In March, 34 De Wet Road in Bantry Bay, Cape Town, was sold for R65-million to a West African businessman - records show it is registered to Monique Akani. The house is suitably impressive, positioned on the slopes of Lion's Head, with a view of the Atlantic Ocean.

It boasts a long pool terrace, two pavilions and a boma, and has its own ''beach", complete with a palm island.

This was the home of celebrity architect Stefan Antoni, who has since bought a shack down the road at 7 Nettleton Road for R20-million, which he apparently intends to raze and recreate.

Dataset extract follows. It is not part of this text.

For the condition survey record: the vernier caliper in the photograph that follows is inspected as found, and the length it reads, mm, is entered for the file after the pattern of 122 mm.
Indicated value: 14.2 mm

The houses on either side of his new abode are both Asian owned.

Last November, Mark Krok - son of Abe, who with his brother Solly made a fortune from skin-lightening creams and casinos - bought 7 Clifton Road for R37.5-million, a property that appears to have a splendid wooden bar overlooking the ocean. Discovery boss Gore bought a property on Clifton's 3rd beach from Primedia founder William Kirsh for R25-million, while GT Ferreira bought one on 4th beach for R35-million.

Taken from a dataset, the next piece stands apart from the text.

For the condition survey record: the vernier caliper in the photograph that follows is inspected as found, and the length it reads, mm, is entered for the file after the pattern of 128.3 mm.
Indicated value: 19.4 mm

Westcliff in Johannesburg is much more low key than Clifton and Camps Bay - you're unlikely to find a Czech movie star walking her dog down these leafy avenues.

But it is home to Adrian Enthoven, son of Hollard MD Dick Enthoven and a director of the Sustainability Institute. He bought a R34-million house in Pallinghurst Road recently. Peter von Klemperer, Standard Bank mining and metals executive, in 2011 bought both parts of a subdivision in Westcliff for R13.5-million each.

The two most expensive streets on the continent are Coronation Road in Sandhurst, Johannesburg, and Nettleton Road in Camps Bay, Cape Town, according to Seeff agent Lance Cohen.

Several properties along Coronation Road have sold for more than R50-million recently, but Cohen said while the mega-deals were still taking place, prices had contracted in this area over the past four years.

They have continued to shoot up, however, along Cape Town's Atlantic seaboard, which has become something of an international destination.

"The suburb has become the summer playground for Europe's super-rich and is the southern hemisphere's equivalent of St Tropez on the Côte d'Azur," Cohen said.

It's not unheard of to pay R100000 a square metre for houses here, which puts the price of an average 100m² house at over R10-million.

The rand's plunge in the past two years - down from R6.80 to the dollar to about R10 now - has proved seductive to foreign buyers.

Herschel Jawitz, CEO of Jawitz Properties, said: "This year we sold two properties in excess of R25-million in Hyde Park, Johannesburg, to African buyers.

"We're busy in negotiations with a Congolese buyer for another property as well. South Africa is seen as a relatively stable country from a financial and political point of view."

Peter Gowan of Jawitz said 50% of their sales in the top-end property market are to foreigners.

Traditionally, British and German buyers have held up the foreign market. Now, more than two-thirds of the foreign buyers are from other African countries, in particular Nigeria, the Democratic Republic of Congo and Angola.

Lew Geffen, chairman of Lew Geffen Sotheby's International Realty, said his company had just broken all records over a two-month period for sales on the Atlantic seaboard.

"We've recently concluded a R39-million sale in Joburg and another R30-million in Cape Town," he said.

Of course, it's another story at the bottom end. Demand for homes in the middle of the market is still depressed, and the possibility of another five years of soft returns on property in this tier continues to spook potential investors and first-time buyers.

Rentals at this level are at an all-time high.

Things are unlikely to get worse, especially if there is another interest rate cut, which is possible given the weak rand and the virtually comatose domestic economy.

But they are not likely to get a lot better very quickly - single-digit year-on-year house price growth is forecast for 2013.